# What the task requires
Please continue the passage on XUL interface design and localization, picking up after its final sentence about tooltips.

# Supplied text
***

One of the guiding principles in UI design is for your interface to not get too crowded. Although estimates are not specific, it is wise to leave about 30 percent expansion space in your window and dialogs. To achieve this flexibility, you have to ensure that the XUL window has ample space in the first place for all the widgets to fit.
More specifically, the application needs to have space for widgets to expand or contract without detracting from the overall look and feel. Intuitive use of the XUL box model (refer to Chapter 3 for more information) and correct choice of widgets goes a long way in achieving this goal.
The factors that can cause this space to be filled include using languages/character sets that are more verbose than the one that was there originally, and the users changing their font size settings. Some safeguards that have been built into Mozilla already handle this problem. Much of it is done in CSS, but other methods are available. The section "Language Quirks," later in this chapter, outlines one of these methods.
If you choose to integrate a Help system into your application, a localizable resource will be most content. Opinions differ within technical writing circles, but having screenshots in your documents is generally not considered advantageous. For example, they can get out of date easily in the constantly evolving world of software, or they need to be retaken frequently when new features are added to the UI.
Tooltips are a sometimes overlooked yet valuable way of relaying information to the user. They can be used as an alternative to a help system if you are looking for something simpler. They can also expand an explanation of something that was annotated in the UI text. Sometimes text can have multiple meanings in context, and expanding it with a tooltip can clear up any confusion. In an editor or multifile browser, for example, you might have a find button. A tooltip can clear up the confusion about whether the results of the action searches in the current file or in all files.

***

# Extracted material
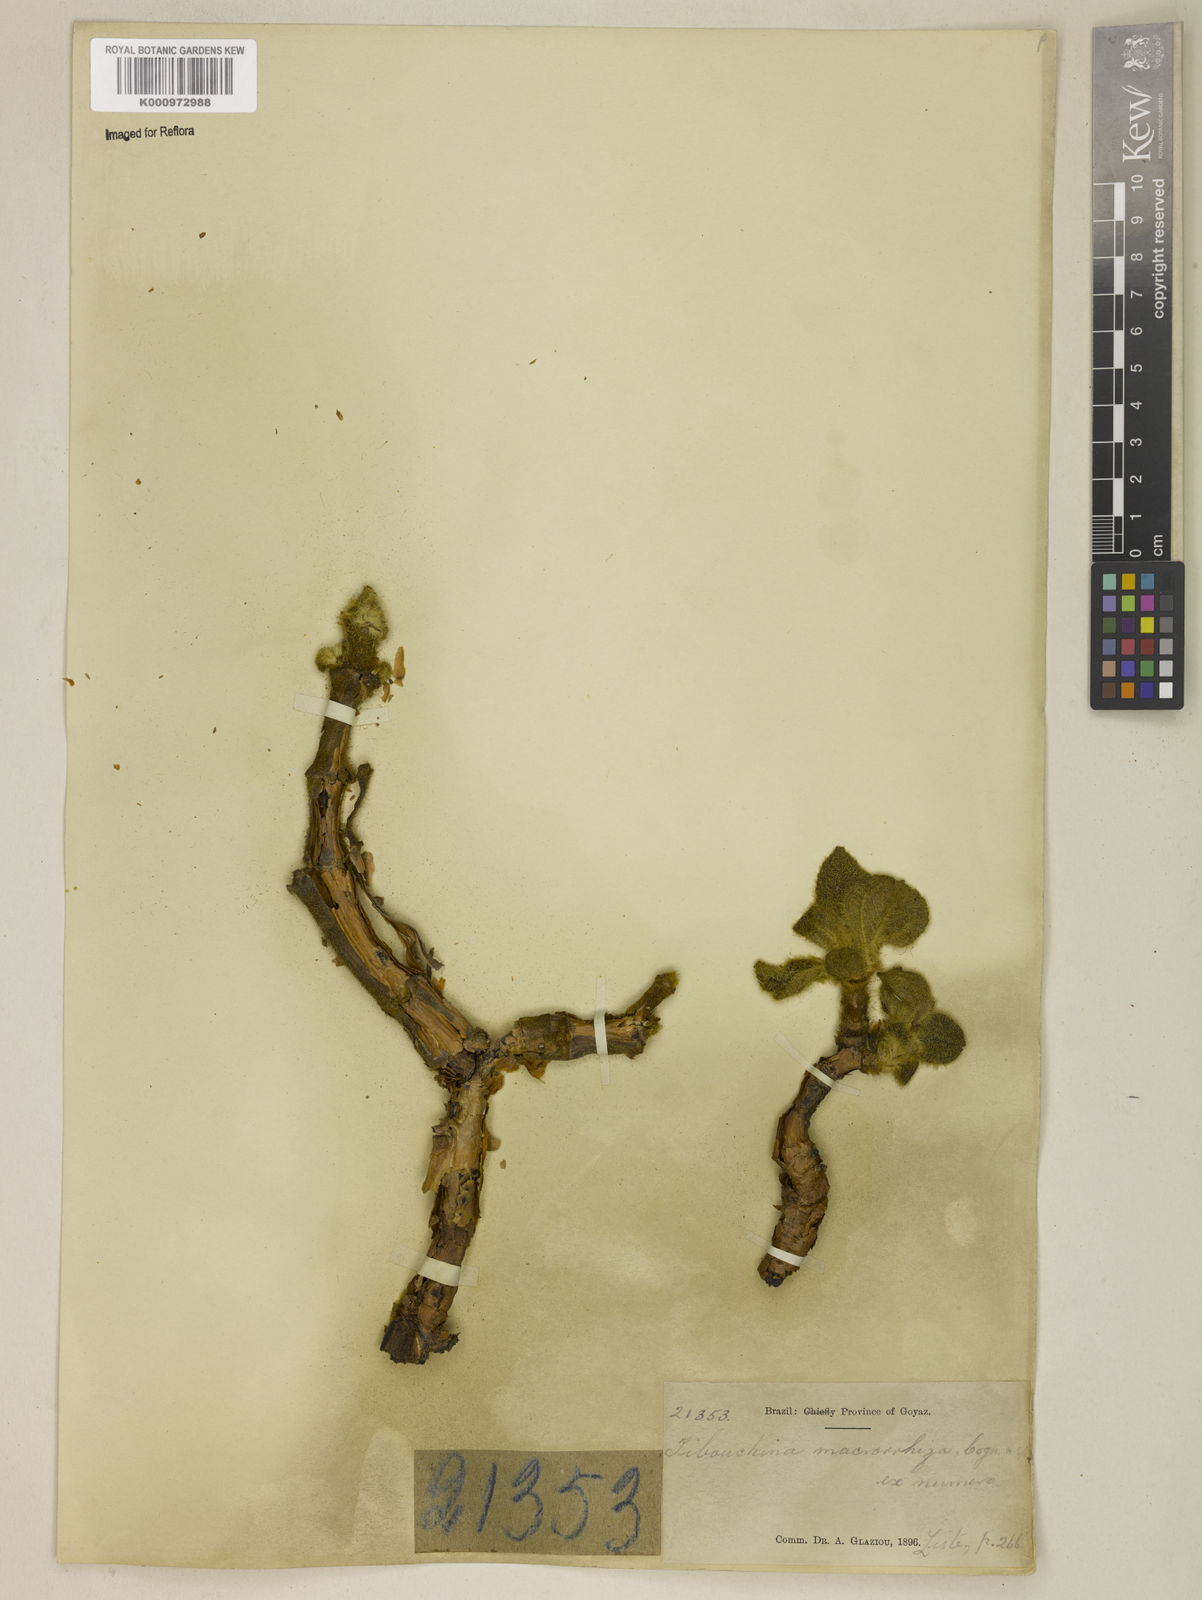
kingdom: Plantae
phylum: Tracheophyta
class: Magnoliopsida
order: Myrtales
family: Melastomataceae
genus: Tibouchina
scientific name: Tibouchina macrorrhiza
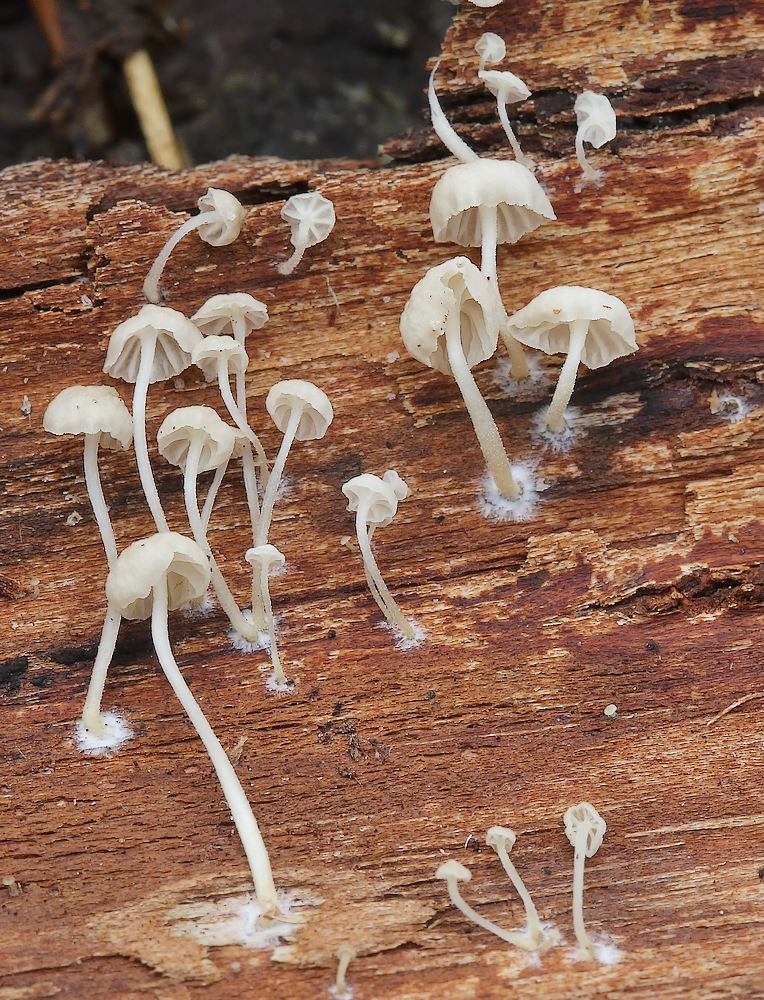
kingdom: Fungi
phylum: Basidiomycota
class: Agaricomycetes
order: Agaricales
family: Porotheleaceae
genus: Phloeomana
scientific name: Phloeomana speirea
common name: kvist-huesvamp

***

# Answer section
Most XUL widgets support tooltips. Implementation is as straightforward as adding a tooltip attribute to the widget with an associated value. For it to be localizable, it must be in the form of a DTD entity.
<tab id="config" label="&config.label;" tooltip="&config.tooltip;" />
The Section 11.2.1 section, later in this chapter, provides more information on the rationale for using entities and how to insert them into XUL content.
In any user interface, there is limited screen space. When possible, however, provide complete or near-complete sentences. These sentences are better than using text based on phrases or acronyms. They provide meaning to the translator and clearer instructions to the user.
Commenting was mentioned before, but is worth stressing again. The translators may have not even seen the software that you are working on, but you hope that is not the case! Commenting is very useful for giving context and flagging strings that should not be commented. You can comment your HTML, XML, or DTD files by wrapping it in a <!-- comment --> block.
<!--NOTE to Translators: Do NOT change the next string --> <!ENTITY appName.label "My Application">
Note that a bundle file uses the # notation at the beginning of each line to signify a comment.
# This text is used in the view menu for launching the page choices dialog pageChoices=Go To...
Localizable resources are not only strings of text that need to be translated into different languages; they are any variable information that is liable to change over the lifetime of your application. The handling of URLs is a case in point. You may have references interspersed throughout your UI that point to web resources. These references can be explicit listings or widgets that, once activated, launch a client to bring you to a certain location.
Images are another resource commonly used in documentation. A tutorial on your application may have screenshots of the UI in action. If you do use images, keep an eye out for localizable content in them.